Over the past five years the Chicago White Sox (78-84) have had one winning season. That was in 2012 when they went 85-77 and finished second in the AL Central. Since that season, they have averaged just 72.5 wins per year finishing no higher than third. In the off-season, the White Sox traded five-time All-Star starter Chris Sale to the Red Sox for four prospects. They then sent centerfielder Adam Eaton to the Nationals for three, young righthanders. What our 2017 Chicago White Sox preview determines is the Sox are looking towards the future and that does not bode well for a strong finish this season.
With Sale gone, it looks like Jose Qunitana (L, 13-12 W/L, 3.20 ERA) will be the primary starter for the White Sox. He’s a solid starter who can throw strikes and keep the ball in the park. It’s thought that Carlos Rodon (L, 9-10 W/L, 4.04 ERA) could be due for a big step forward. Last season, he went 7-2 with a 3.20 ERA in his last 11 starts. James Shields (R, 2-7 W/L, 4.28 ERA) has shown marked decline over the past few seasons, and is a worrisome starter. Miguel Gonzalez (R, 5-8 W/L, 3.73 ERA) is also a questionable commodity as he continues to see his velocity decrease. Lefty Derek Holland, a free agent from the Rangers, will certainly be in the rotation. Last season, he was 7-9 with a 4.95 ERA.
Closer David Robertson (R, 5-3 W/L, 3.47 ERA, 37 SV) placed 19th amongst 23 pitchers who has 60 or more save opportunities over the past three seasons. Last season, he saw his walks per nine innings go to 4.6, which was more than double his mark in 2015 (1.8). Also, his strikeouts declined. Nate Jones (R, 5-3 W/L. 2.29 ERA) did prove to be a solid setup man. He’s got excellent velocity. He pitched 70.2 innings last season and struck out 80 while walking 15. In 2016, Michael Ynoa (R, 1-0 W/L, 3.00 ERA) struck out 30 in 30 innings. He may get more work.
Hitting and Fielding
Here’s something worth noting. Overall, the White Sox were average when it came to hitting. The AL batting average was .257, as was the team’s. Other averages that were close include OBP .317 for the team and .321 for the league and OPS .727 team and .744 league. Their stolen base total of 77 matched the league’s exactly.
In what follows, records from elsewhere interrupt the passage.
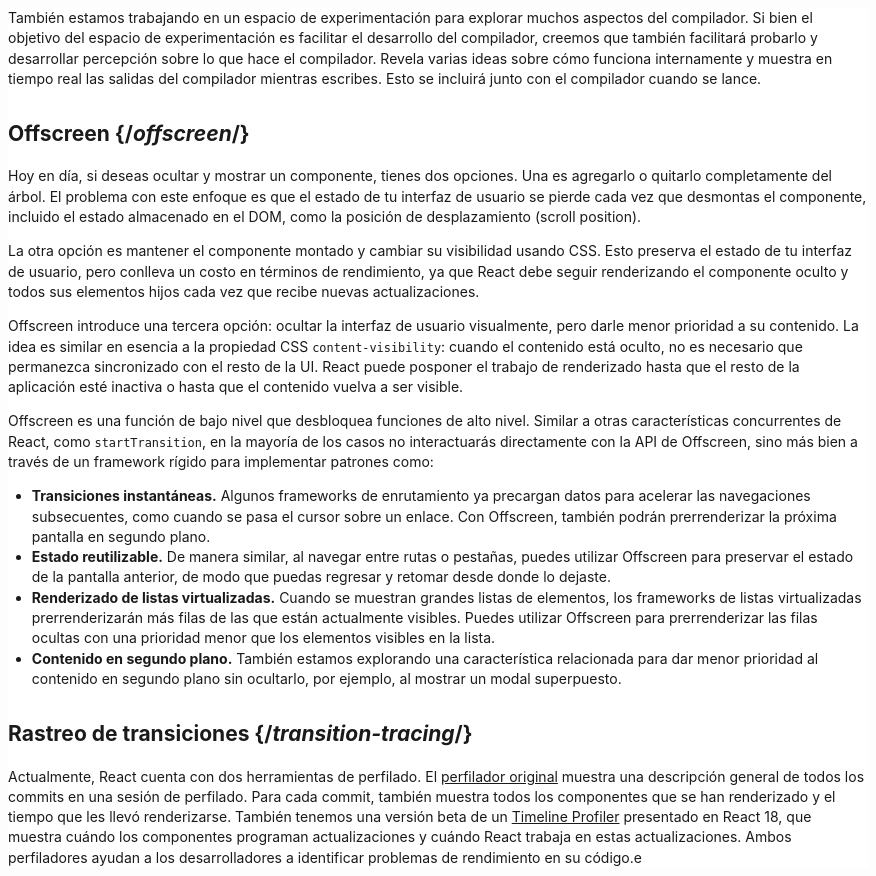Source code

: También estamos trabajando en un espacio de experimentación para explorar muchos aspectos del compilador. Si bien el objetivo del espacio de experimentación es facilitar el desarrollo del compilador, creemos que también facilitará probarlo y desarrollar percepción sobre lo que hace el compilador. Revela varias ideas sobre cómo funciona internamente y muestra en tiempo real las salidas del compilador mientras escribes. Esto se incluirá junto con el compilador cuando se lance.

## Offscreen {/*offscreen*/}

Hoy en día, si deseas ocultar y mostrar un componente, tienes dos opciones. Una es agregarlo o quitarlo completamente del árbol. El problema con este enfoque es que el estado de tu interfaz de usuario se pierde cada vez que desmontas el componente, incluido el estado almacenado en el DOM, como la posición de desplazamiento (scroll position).

La otra opción es mantener el componente montado y cambiar su visibilidad usando CSS. Esto preserva el estado de tu interfaz de usuario, pero conlleva un costo en términos de rendimiento, ya que React debe seguir renderizando el componente oculto y todos sus elementos hijos cada vez que recibe nuevas actualizaciones.

Offscreen introduce una tercera opción: ocultar la interfaz de usuario visualmente, pero darle menor prioridad a su contenido. La idea es similar en esencia a la propiedad CSS `content-visibility`: cuando el contenido está oculto, no es necesario que permanezca sincronizado con el resto de la UI. React puede posponer el trabajo de renderizado hasta que el resto de la aplicación esté inactiva o hasta que el contenido vuelva a ser visible.

Offscreen es una función de bajo nivel que desbloquea funciones de alto nivel. Similar a otras características concurrentes de React, como `startTransition`, en la mayoría de los casos no interactuarás directamente con la API de Offscreen, sino más bien a través de un framework rígido para implementar patrones como: 

* **Transiciones instantáneas.** Algunos frameworks de enrutamiento ya precargan datos para acelerar las navegaciones subsecuentes, como cuando se pasa el cursor sobre un enlace. Con Offscreen, también podrán prerrenderizar la próxima pantalla en segundo plano.
* **Estado reutilizable.** De manera similar, al navegar entre rutas o pestañas, puedes utilizar Offscreen para preservar el estado de la pantalla anterior, de modo que puedas regresar y retomar desde donde lo dejaste.
* **Renderizado de listas virtualizadas.** Cuando se muestran grandes listas de elementos, los frameworks de listas virtualizadas prerrenderizarán más filas de las que están actualmente visibles. Puedes utilizar Offscreen para prerrenderizar las filas ocultas con una prioridad menor que los elementos visibles en la lista.
* **Contenido en segundo plano.** También estamos explorando una característica relacionada para dar menor prioridad al contenido en segundo plano sin ocultarlo, por ejemplo, al mostrar un modal superpuesto.

## Rastreo de transiciones {/*transition-tracing*/}

Actualmente, React cuenta con dos herramientas de perfilado. El [perfilador original](https://legacy.reactjs.org/blog/2018/09/10/introducing-the-react-profiler.html) muestra una descripción general de todos los commits en una sesión de perfilado. Para cada commit, también muestra todos los componentes que se han renderizado y el tiempo que les llevó renderizarse. También tenemos una versión beta de un [Timeline Profiler](https://github.com/reactwg/react-18/discussions/76) presentado en React 18, que muestra cuándo los componentes programan actualizaciones y cuándo React trabaja en estas actualizaciones. Ambos perfiladores ayudan a los desarrolladores a identificar problemas de rendimiento en su código.e
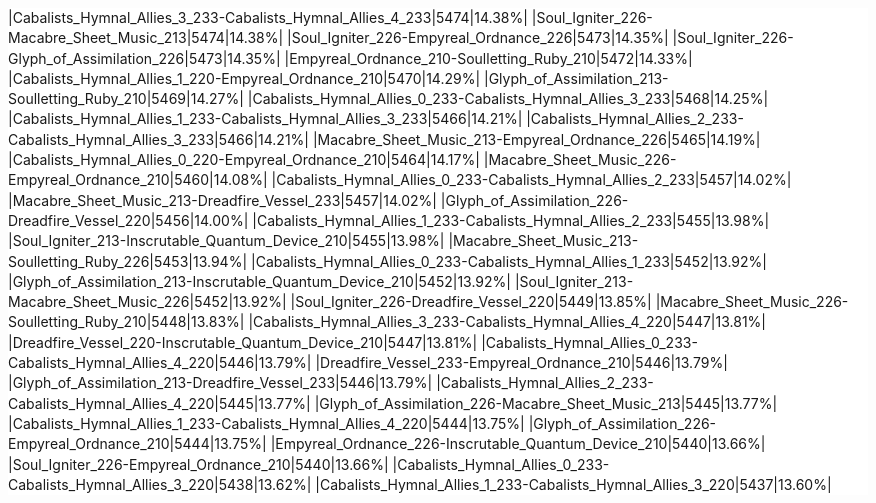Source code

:|Cabalists_Hymnal_Allies_3_233-Cabalists_Hymnal_Allies_4_233|5474|14.38%|
|Soul_Igniter_226-Macabre_Sheet_Music_213|5474|14.38%|
|Soul_Igniter_226-Empyreal_Ordnance_226|5473|14.35%|
|Soul_Igniter_226-Glyph_of_Assimilation_226|5473|14.35%|
|Empyreal_Ordnance_210-Soulletting_Ruby_210|5472|14.33%|
|Cabalists_Hymnal_Allies_1_220-Empyreal_Ordnance_210|5470|14.29%|
|Glyph_of_Assimilation_213-Soulletting_Ruby_210|5469|14.27%|
|Cabalists_Hymnal_Allies_0_233-Cabalists_Hymnal_Allies_3_233|5468|14.25%|
|Cabalists_Hymnal_Allies_1_233-Cabalists_Hymnal_Allies_3_233|5466|14.21%|
|Cabalists_Hymnal_Allies_2_233-Cabalists_Hymnal_Allies_3_233|5466|14.21%|
|Macabre_Sheet_Music_213-Empyreal_Ordnance_226|5465|14.19%|
|Cabalists_Hymnal_Allies_0_220-Empyreal_Ordnance_210|5464|14.17%|
|Macabre_Sheet_Music_226-Empyreal_Ordnance_210|5460|14.08%|
|Cabalists_Hymnal_Allies_0_233-Cabalists_Hymnal_Allies_2_233|5457|14.02%|
|Macabre_Sheet_Music_213-Dreadfire_Vessel_233|5457|14.02%|
|Glyph_of_Assimilation_226-Dreadfire_Vessel_220|5456|14.00%|
|Cabalists_Hymnal_Allies_1_233-Cabalists_Hymnal_Allies_2_233|5455|13.98%|
|Soul_Igniter_213-Inscrutable_Quantum_Device_210|5455|13.98%|
|Macabre_Sheet_Music_213-Soulletting_Ruby_226|5453|13.94%|
|Cabalists_Hymnal_Allies_0_233-Cabalists_Hymnal_Allies_1_233|5452|13.92%|
|Glyph_of_Assimilation_213-Inscrutable_Quantum_Device_210|5452|13.92%|
|Soul_Igniter_213-Macabre_Sheet_Music_226|5452|13.92%|
|Soul_Igniter_226-Dreadfire_Vessel_220|5449|13.85%|
|Macabre_Sheet_Music_226-Soulletting_Ruby_210|5448|13.83%|
|Cabalists_Hymnal_Allies_3_233-Cabalists_Hymnal_Allies_4_220|5447|13.81%|
|Dreadfire_Vessel_220-Inscrutable_Quantum_Device_210|5447|13.81%|
|Cabalists_Hymnal_Allies_0_233-Cabalists_Hymnal_Allies_4_220|5446|13.79%|
|Dreadfire_Vessel_233-Empyreal_Ordnance_210|5446|13.79%|
|Glyph_of_Assimilation_213-Dreadfire_Vessel_233|5446|13.79%|
|Cabalists_Hymnal_Allies_2_233-Cabalists_Hymnal_Allies_4_220|5445|13.77%|
|Glyph_of_Assimilation_226-Macabre_Sheet_Music_213|5445|13.77%|
|Cabalists_Hymnal_Allies_1_233-Cabalists_Hymnal_Allies_4_220|5444|13.75%|
|Glyph_of_Assimilation_226-Empyreal_Ordnance_210|5444|13.75%|
|Empyreal_Ordnance_226-Inscrutable_Quantum_Device_210|5440|13.66%|
|Soul_Igniter_226-Empyreal_Ordnance_210|5440|13.66%|
|Cabalists_Hymnal_Allies_0_233-Cabalists_Hymnal_Allies_3_220|5438|13.62%|
|Cabalists_Hymnal_Allies_1_233-Cabalists_Hymnal_Allies_3_220|5437|13.60%|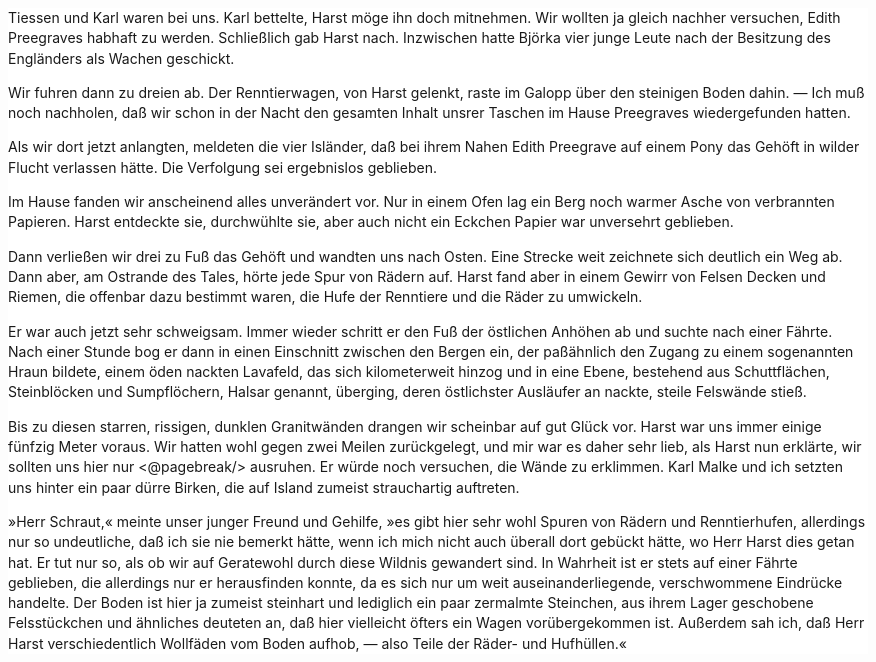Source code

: Tiessen und Karl waren bei uns. Karl bettelte, Harst
möge ihn doch mitnehmen. Wir wollten ja gleich nachher
versuchen, Edith Preegraves habhaft zu werden. Schließlich
gab Harst nach. Inzwischen hatte Björka vier junge
Leute nach der Besitzung des Engländers als Wachen geschickt.

Wir fuhren dann zu dreien ab. Der Renntierwagen,
von Harst gelenkt, raste im Galopp über den steinigen Boden
dahin. — Ich muß noch nachholen, daß wir schon in der Nacht
den gesamten Inhalt unsrer Taschen im Hause Preegraves
wiedergefunden hatten.

Als wir dort jetzt anlangten, meldeten die vier Isländer,
daß bei ihrem Nahen Edith Preegrave auf einem Pony das
Gehöft in wilder Flucht verlassen hätte. Die Verfolgung sei
ergebnislos geblieben.

Im Hause fanden wir anscheinend alles unverändert vor.
Nur in einem Ofen lag ein Berg noch warmer Asche von verbrannten
Papieren. Harst entdeckte sie, durchwühlte sie, aber
auch nicht ein Eckchen Papier war unversehrt geblieben.

Dann verließen wir drei zu Fuß das Gehöft und wandten
uns nach Osten. Eine Strecke weit zeichnete sich deutlich
ein Weg ab. Dann aber, am Ostrande des Tales, hörte jede
Spur von Rädern auf. Harst fand aber in einem Gewirr von
Felsen Decken und Riemen, die offenbar dazu bestimmt waren,
die Hufe der Renntiere und die Räder zu umwickeln.

Er war auch jetzt sehr schweigsam. Immer wieder schritt
er den Fuß der östlichen Anhöhen ab und suchte nach einer
Fährte. Nach einer Stunde bog er dann in einen Einschnitt
zwischen den Bergen ein, der paßähnlich den Zugang zu einem
sogenannten Hraun bildete, einem öden nackten Lavafeld, das
sich kilometerweit hinzog und in eine Ebene, bestehend aus
Schuttflächen, Steinblöcken und Sumpflöchern, Halsar genannt,
überging, deren östlichster Ausläufer an nackte, steile
Felswände stieß.

Bis zu diesen starren, rissigen, dunklen Granitwänden
drangen wir scheinbar auf gut Glück vor. Harst war uns
immer einige fünfzig Meter voraus. Wir hatten wohl gegen
zwei Meilen zurückgelegt, und mir war es daher sehr
lieb, als Harst nun erklärte, wir sollten uns hier nur
<@pagebreak/>
ausruhen. Er würde noch versuchen, die Wände zu erklimmen.
Karl Malke und ich setzten uns hinter ein paar dürre
Birken, die auf Island zumeist strauchartig auftreten.

»Herr Schraut,« meinte unser junger Freund und Gehilfe,
»es gibt hier sehr wohl Spuren von Rädern und Renntierhufen,
allerdings nur so undeutliche, daß ich sie nie bemerkt
hätte, wenn ich mich nicht auch überall dort gebückt
hätte, wo Herr Harst dies getan hat. Er tut nur so, als ob
wir auf Geratewohl durch diese Wildnis gewandert sind. In
Wahrheit ist er stets auf einer Fährte geblieben, die allerdings
nur er herausfinden konnte, da es sich nur um weit auseinanderliegende,
verschwommene Eindrücke handelte. Der Boden
ist hier ja zumeist steinhart und lediglich ein paar zermalmte
Steinchen, aus ihrem Lager geschobene Felsstückchen
und ähnliches deuteten an, daß hier vielleicht öfters ein Wagen
vorübergekommen ist. Außerdem sah ich, daß Herr Harst
verschiedentlich Wollfäden vom Boden aufhob, — also Teile
der Räder- und Hufhüllen.«
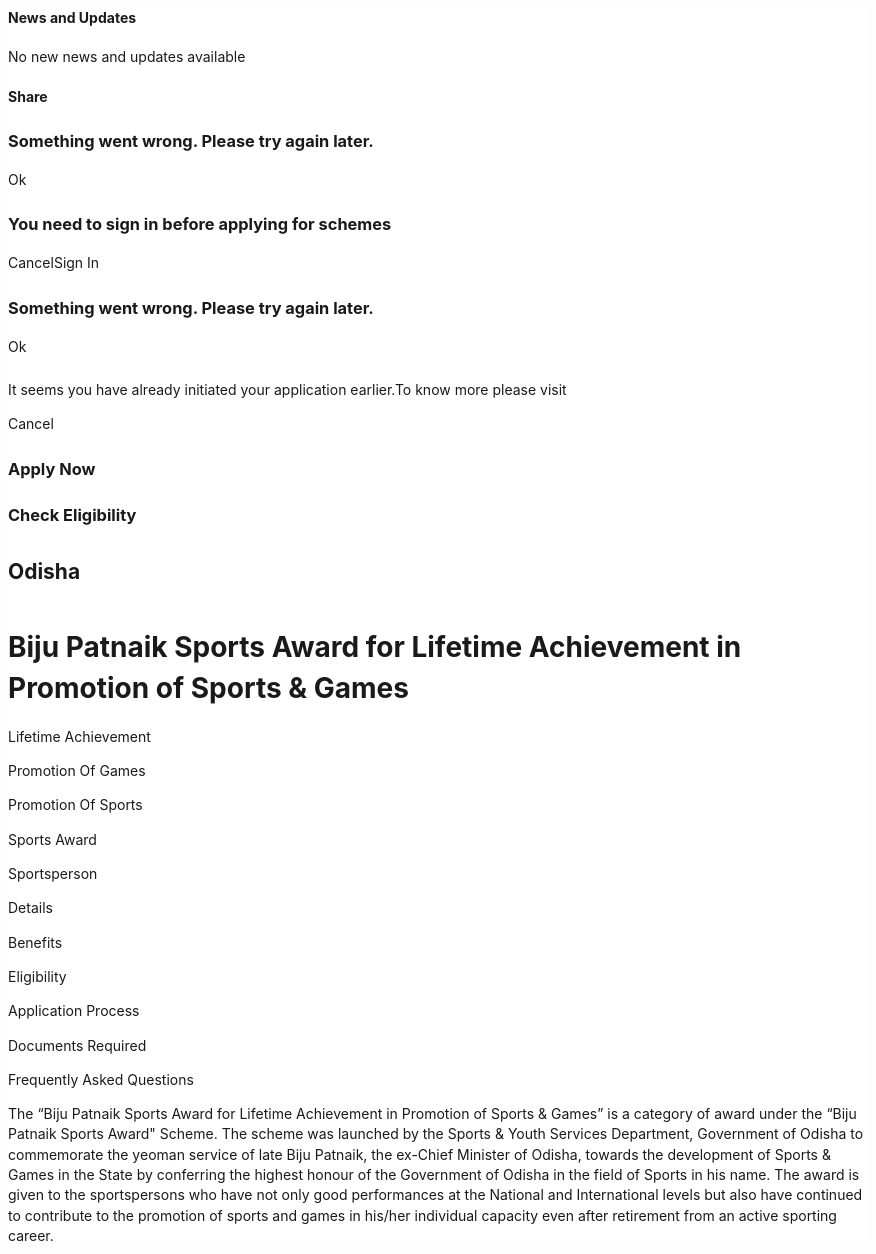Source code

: #### News and Updates

No new news and updates available

#### Share

### Something went wrong. Please try again later.

Ok

### 

### You need to sign in before applying for schemes

CancelSign In

### Something went wrong. Please try again later.

Ok

### 

It seems you have already initiated your application earlier.To know more please visit

Cancel

### Apply Now

### Check Eligibility

Odisha
------

Biju Patnaik Sports Award for Lifetime Achievement in Promotion of Sports & Games
=================================================================================

Lifetime Achievement

Promotion Of Games

Promotion Of Sports

Sports Award

Sportsperson

Details

Benefits

Eligibility

Application Process

Documents Required

Frequently Asked Questions

The “Biju Patnaik Sports Award for Lifetime Achievement in Promotion of Sports & Games” is a category of award under the “Biju Patnaik Sports Award" Scheme. The scheme was launched by the Sports & Youth Services Department, Government of Odisha to commemorate the yeoman service of late Biju Patnaik, the ex-Chief Minister of Odisha, towards the development of Sports & Games in the State by conferring the highest honour of the Government of Odisha in the field of Sports in his name. The award is given to the sportspersons who have not only good performances at the National and International levels but also have continued to contribute to the promotion of sports and games in his/her individual capacity even after retirement from an active sporting career.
In terms of hitting, shortstop Tim Anderson (.283 BA, 9 HR, 30 RBI) played 99 games last season and was impressive. He needs to be more attentive to the strike zone and cut down on his strikeouts, which totaled 117. There are a few guys who can play second. We expect Tyler Saladino (.283 BA, 8 HR, 38 RBI) to get the nod. He’s a solid fielder with good speed. At first, Jose Abreu (.293 BA, 25 HR, 100 RBI) has good power, as does third baseman Todd Frazier (.225 BA, 40 HR, 98 RBI). At this point, DH prospects are slim, as are those in the catching ranks.
Melky Cabrera (.296 BA, 14 HR, 86 RBI), in left field, is a good hitter. Centerfielder Charles Tilson could be a force if his hamstring has healed. He played one game last season. Right field is a big question as Rymer Liriano comes back from a spring training injury he sustained last year and rookie Jason Coats, who hit .330 in AAA last season, gets a chance to become an everyday player.
Coaching and Management
With so many question marks, manager Rick Renteria has a lot to do. He was bench coach last season and replaces Robin Ventura who proved to be ineffective. GM Rick Hahn, who replaced Kenny Williams in 2012, will need to continue to make some deals and be involved in player development. Might this team look a lot different by midseason? .
2017 Chicago White Sox Preview Final Word
When you get rid of players like Sale and Eaton for so many prospects that sends a very clear message that you’re looking towards the future. It appears as if the White Sox will have a tough year ahead of them, but it should be one of growth, including for Renteria. Let’s see how this team is doing in about two more seasons. Our 2017 Chicago White Sox preview sees this team as struggling but growing.